Categories: Agency News

Gardening offers a range of health benefits for people with disabilities, such as physical, social, mental, emotional, and sensory benefits. For mother and daughter Judy Hummel and Hannah Hummel, gardening together has strengthened their bond and created a program that everyone in our Stillwell IRA can enjoy.  

“When Hannah moved to Stillwell, I saw the yard space, and I started thinking about ways I can get involved, but most importantly, how would it benefit the residents. For example, if we created a garden, it had to be wheelchair accessible,” says Judy.  

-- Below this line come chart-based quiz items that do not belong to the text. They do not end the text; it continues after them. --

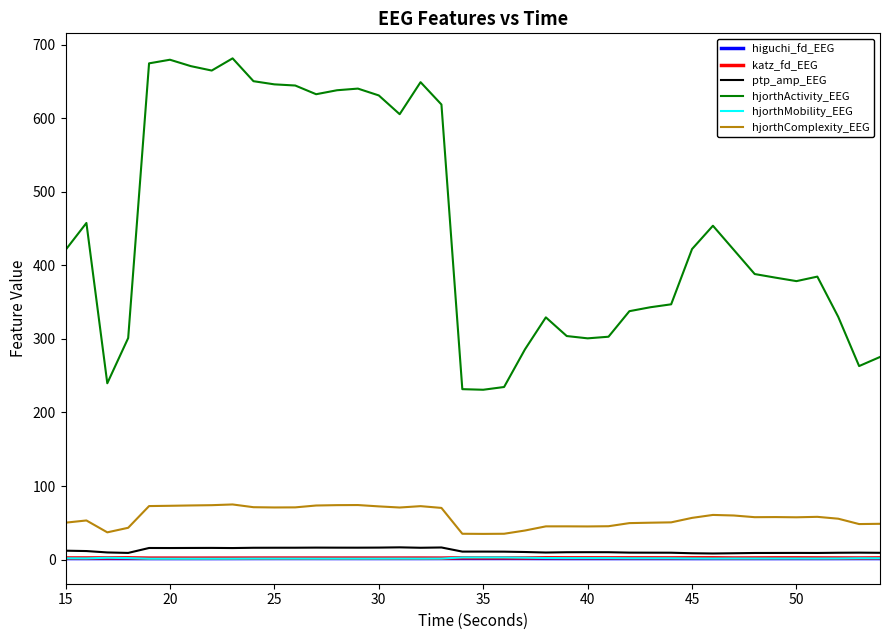

What is the maximum value for hjorthActivity_EEG?

681.5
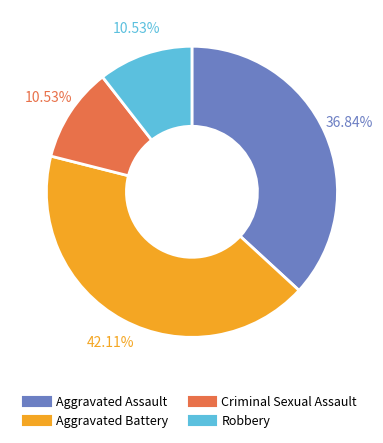

Is it true that Aggravated Assault is 37% of the pie?

True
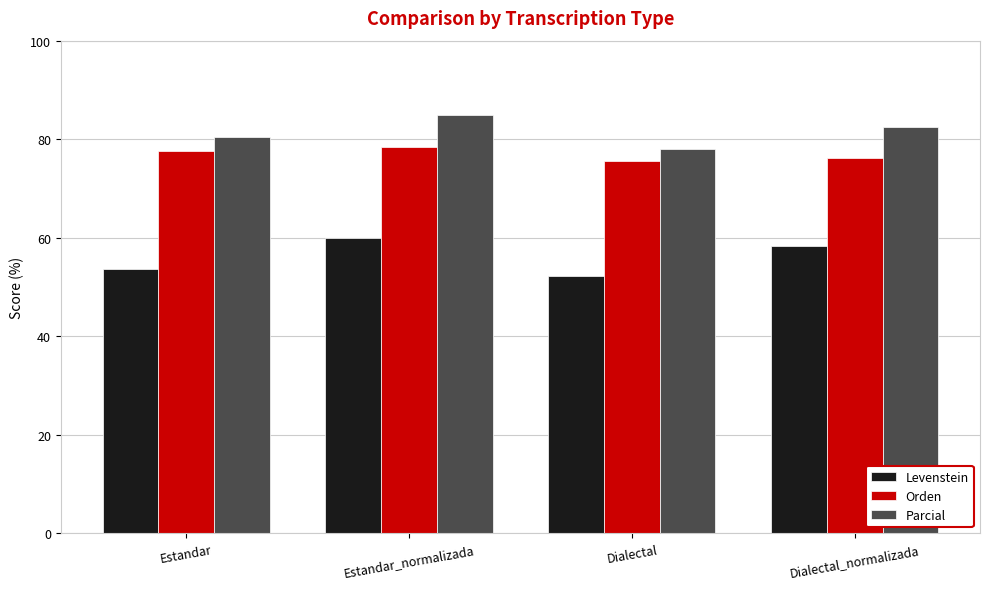

What is the label of the 3rd bar from the right?

Estandar_normalizada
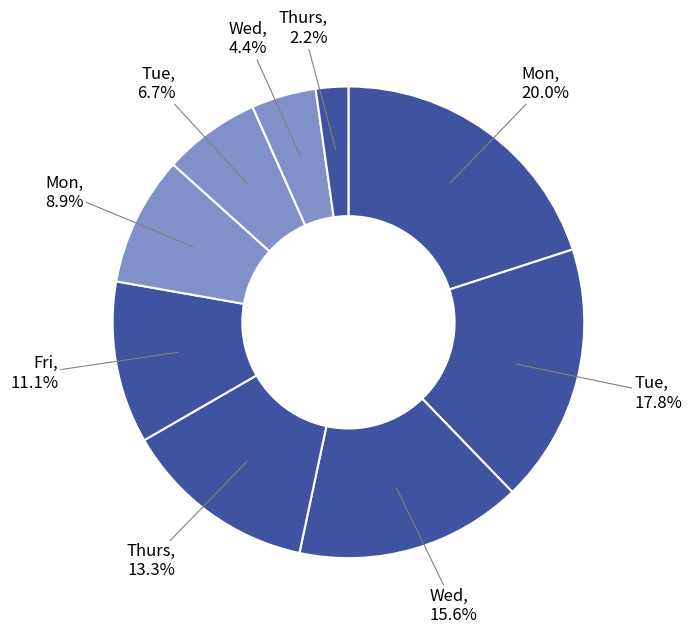

Does any single category account for the majority?

No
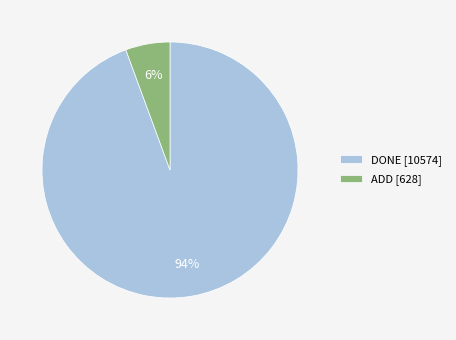

How many segments does this pie chart have?

2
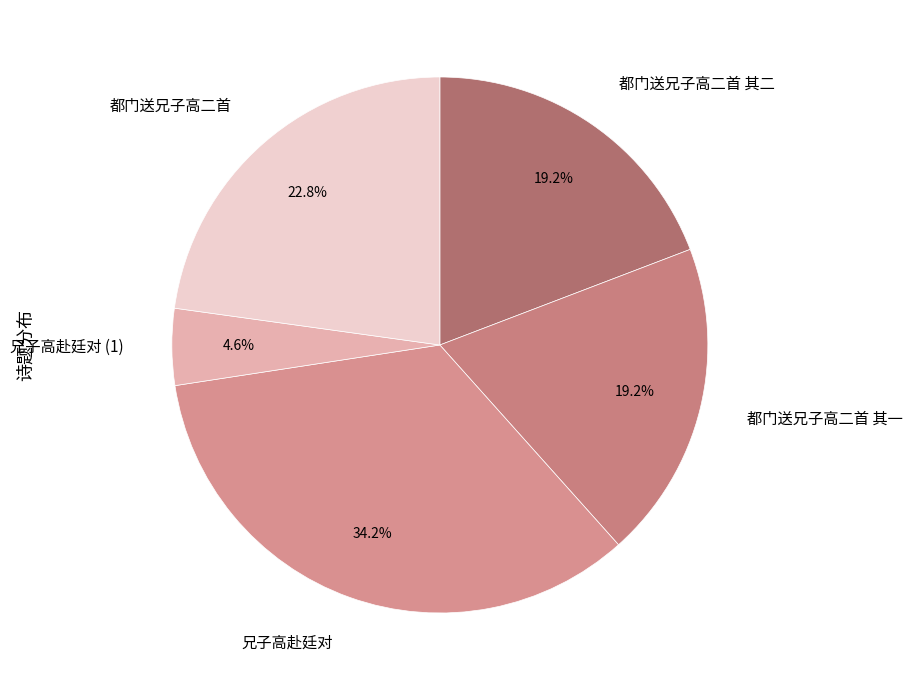

What is the smallest slice in the pie chart?

兄子高赴廷对 (1)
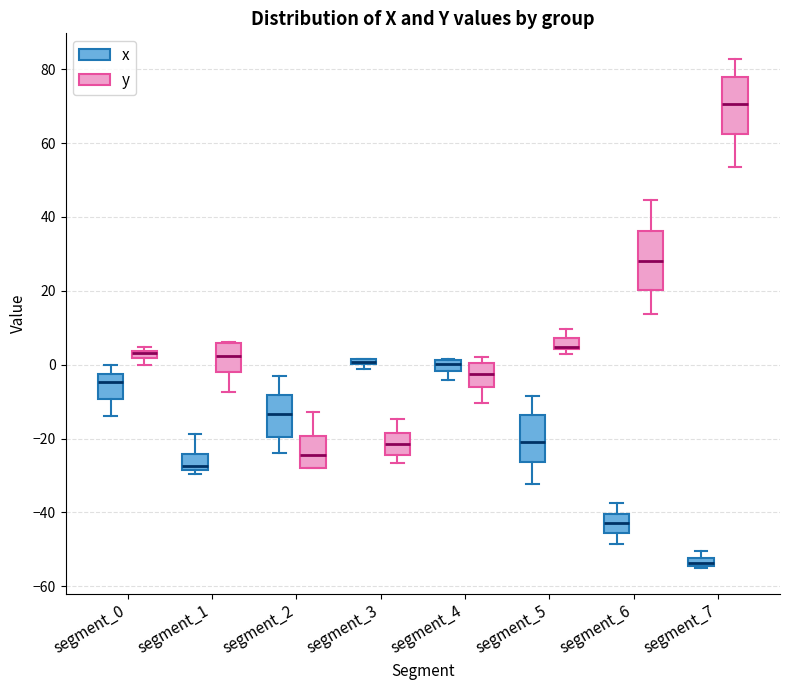

Where is the upper edge of the box for segment_1 (x) on the y-axis? The values are not printed on the chart, so give them approximately, as read against the axis.

-24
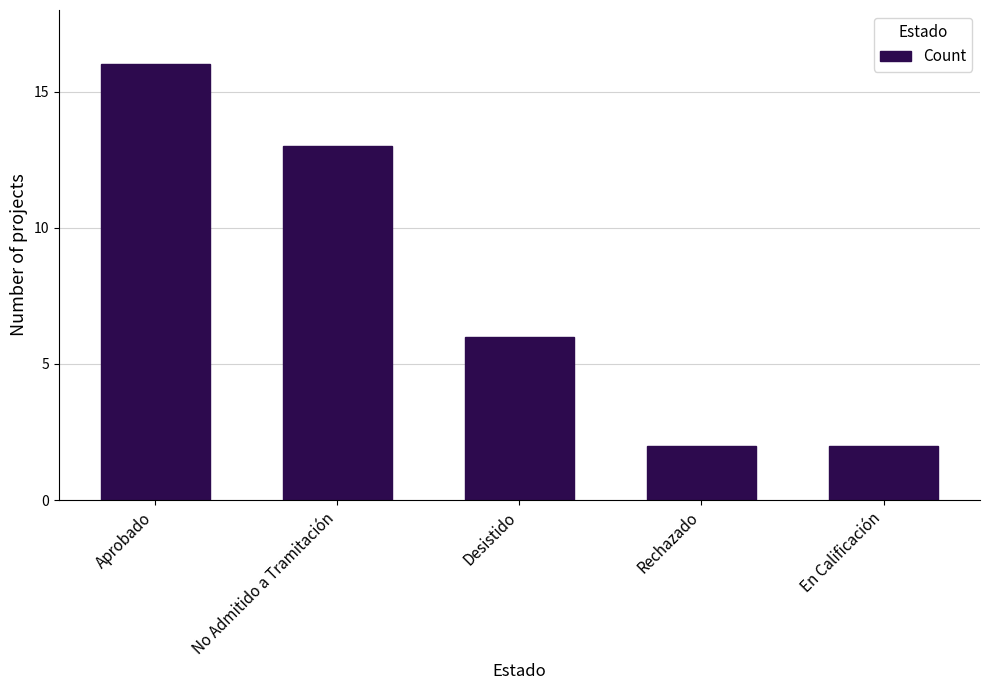

What is the label of the 2nd bar from the left?

No Admitido a Tramitación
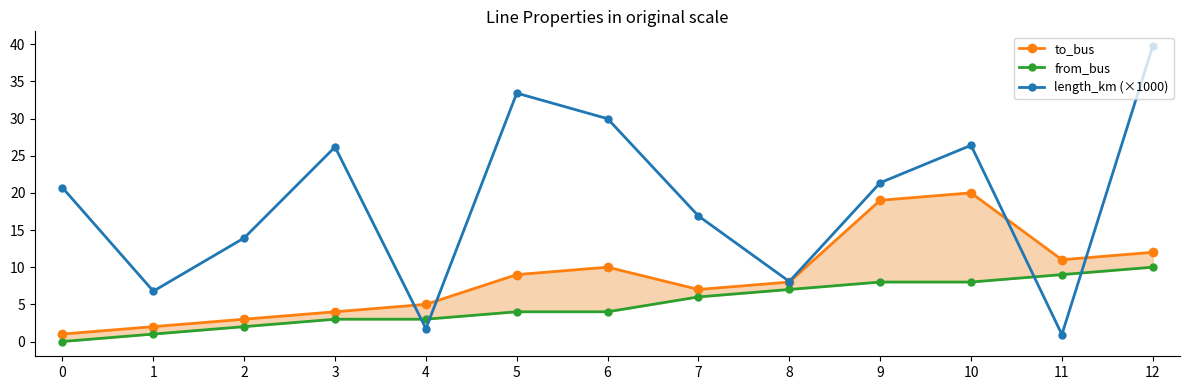

What is the difference between the maximum and minimum values in the to_bus series?

19.0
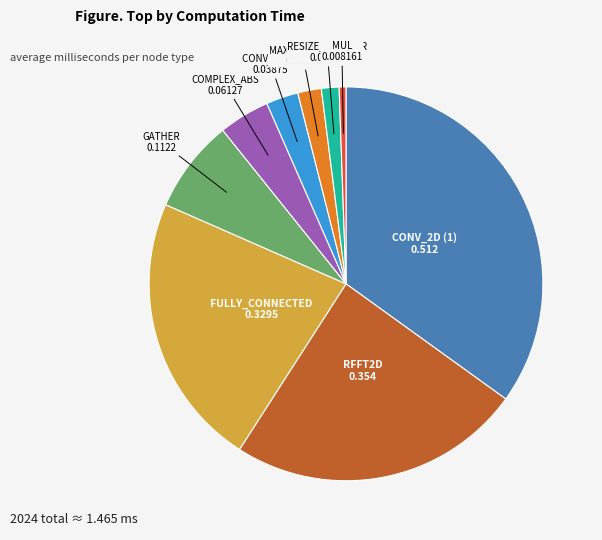

Is there a majority slice in this chart?

No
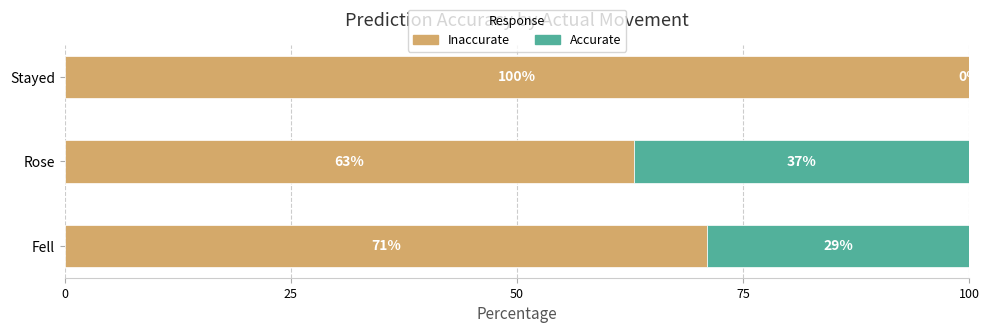

Is it true that Inaccurate equals 100 at Stayed?

True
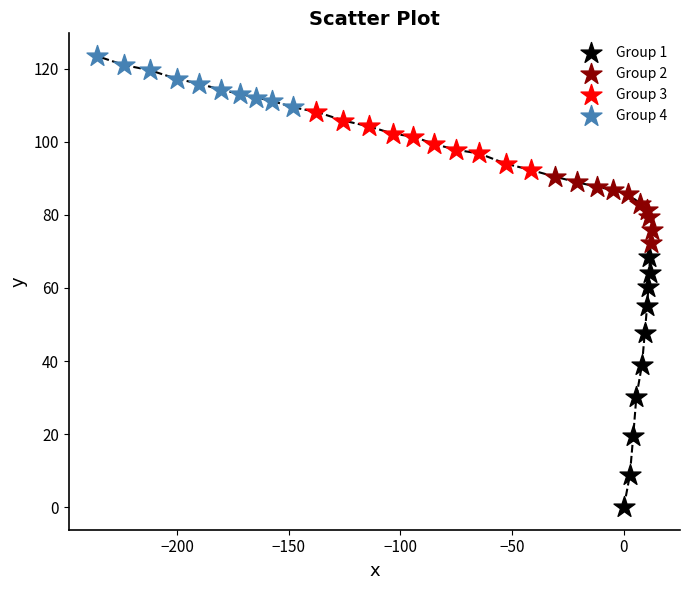

Which series contains the lowest Y value?

Group 1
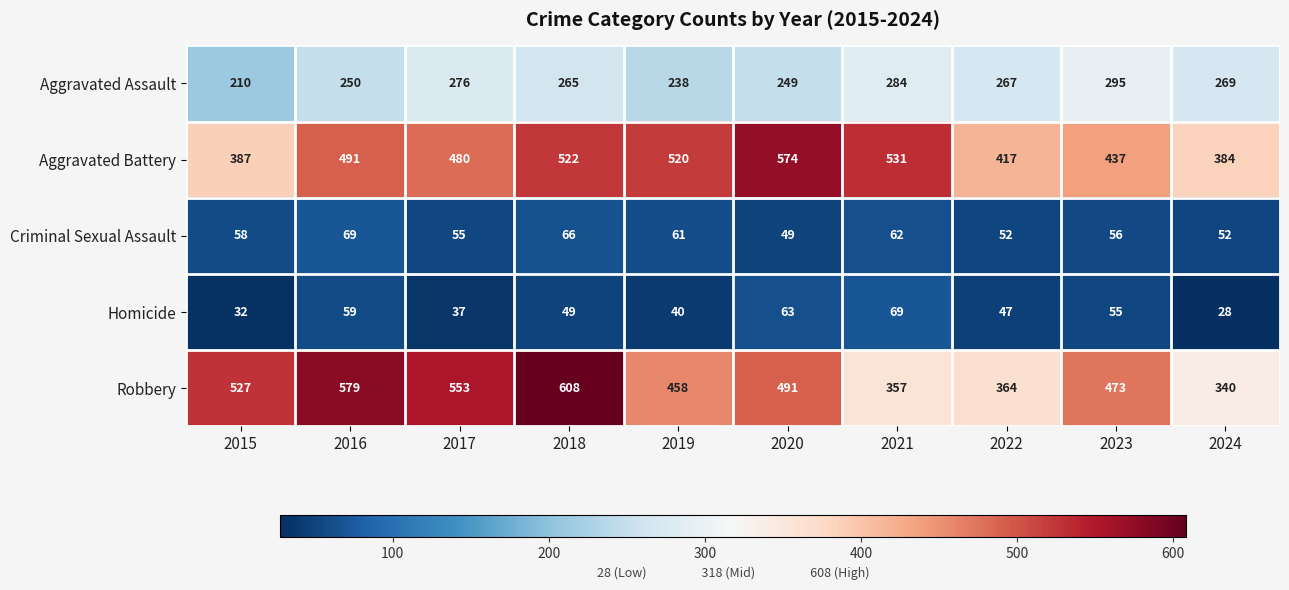

What is the approximate value of Robbery at 2021, to the nearest 10?

360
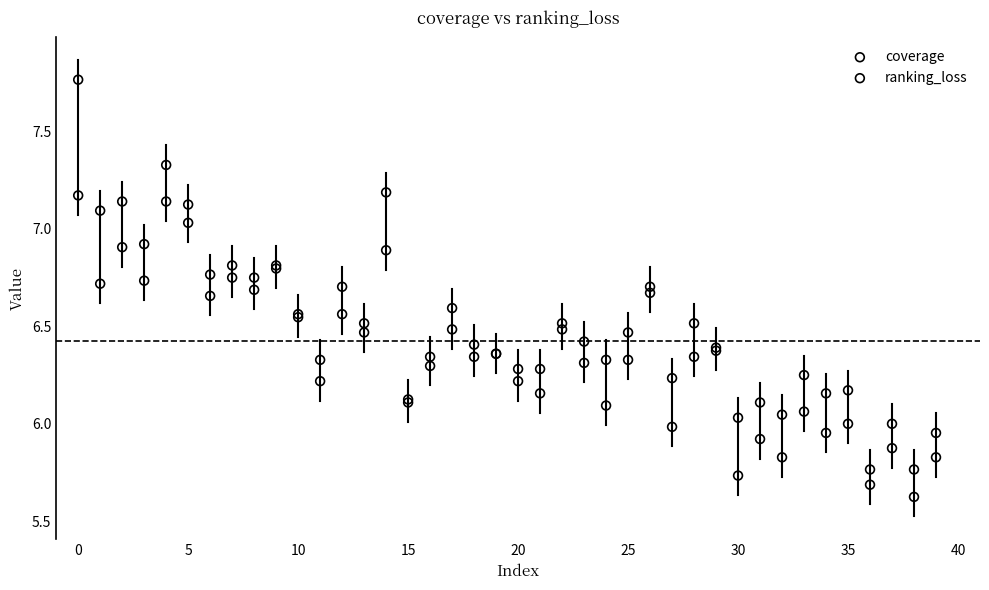

Which series contains the lowest Y value?

ranking_loss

In 2019, Judy discovered vegetable beds that would accommodate people with disabilities to create an accessible and pleasant gardening experience. “I came from a family of farmers—fresh fruits and vegetables have always been a staple and an essential part of our health. I wanted to share this experience with Hannah and create an activity that the residents can enjoy,” says Judy.   

With the help of the staff at Stillwell, the vegetable garden came to life. Over the years, the garden has produced various crops, including peas, carrots, cilantro, tomatoes, onion, cucumbers, strawberries, radishes, and much more. “It’s like a mini farm-to-table,” says Judy.  

The staff at Stillwell have also seen how the garden has influenced the residents. “Stillwell garden has inspired all the persons supported living there a sense of community and belonging, especially during the quarantine period of the pandemic. It has motivated them to eat healthier, work together as a team, grow their own produce, and watch nature take its course. This is all thanks to Ms. Hummel,” says Sita Boodram, Coordinator of Operations for Stillwell IRA and Overnight Respite.  

Judy also sees how engaging in gardening activities has helped Hannah. “I saw the difference in Hannah’s personality. She enjoys the details and science of gardening. For example, how plants grow and how to keep the soil healthy. Hannah also has a bird feeder and gets excited every time she learns something new about the birds that visit,” says Judy.  The bird feeder was a gift to Hannah from Judy’s manager, Patricia Underwood, and her husband, Jon Moynihan, who have been supportive over the years. The feeder impacts the entire Stillwell campus by attracting different birds year-round, residents and individuals from our Respite, Children, and Adult Education programs can admire throughout their visit.  

The rising interest in gardening at Stillwell has inspired Gardening Day, which encourages residents to get involved by going to Home Depot to get supplies for their mini gardening projects. Each participant would then receive a certificate for their achievements.  

Judy is grateful for the continued interest in the garden by staff and residents. “Throughout the lockdown period of the pandemic, I was unable to visit Hannah. But when I got the opportunity to visit, I realized that the staff and residents planted peppers and tomatoes. This made me happy. I did this for the people at Stillwell,” says Judy. She is excited about the upcoming harvest of peas and strawberries and hopes to continue sharing her knowledge and love for gardening with Hannah and other residents of Stillwell.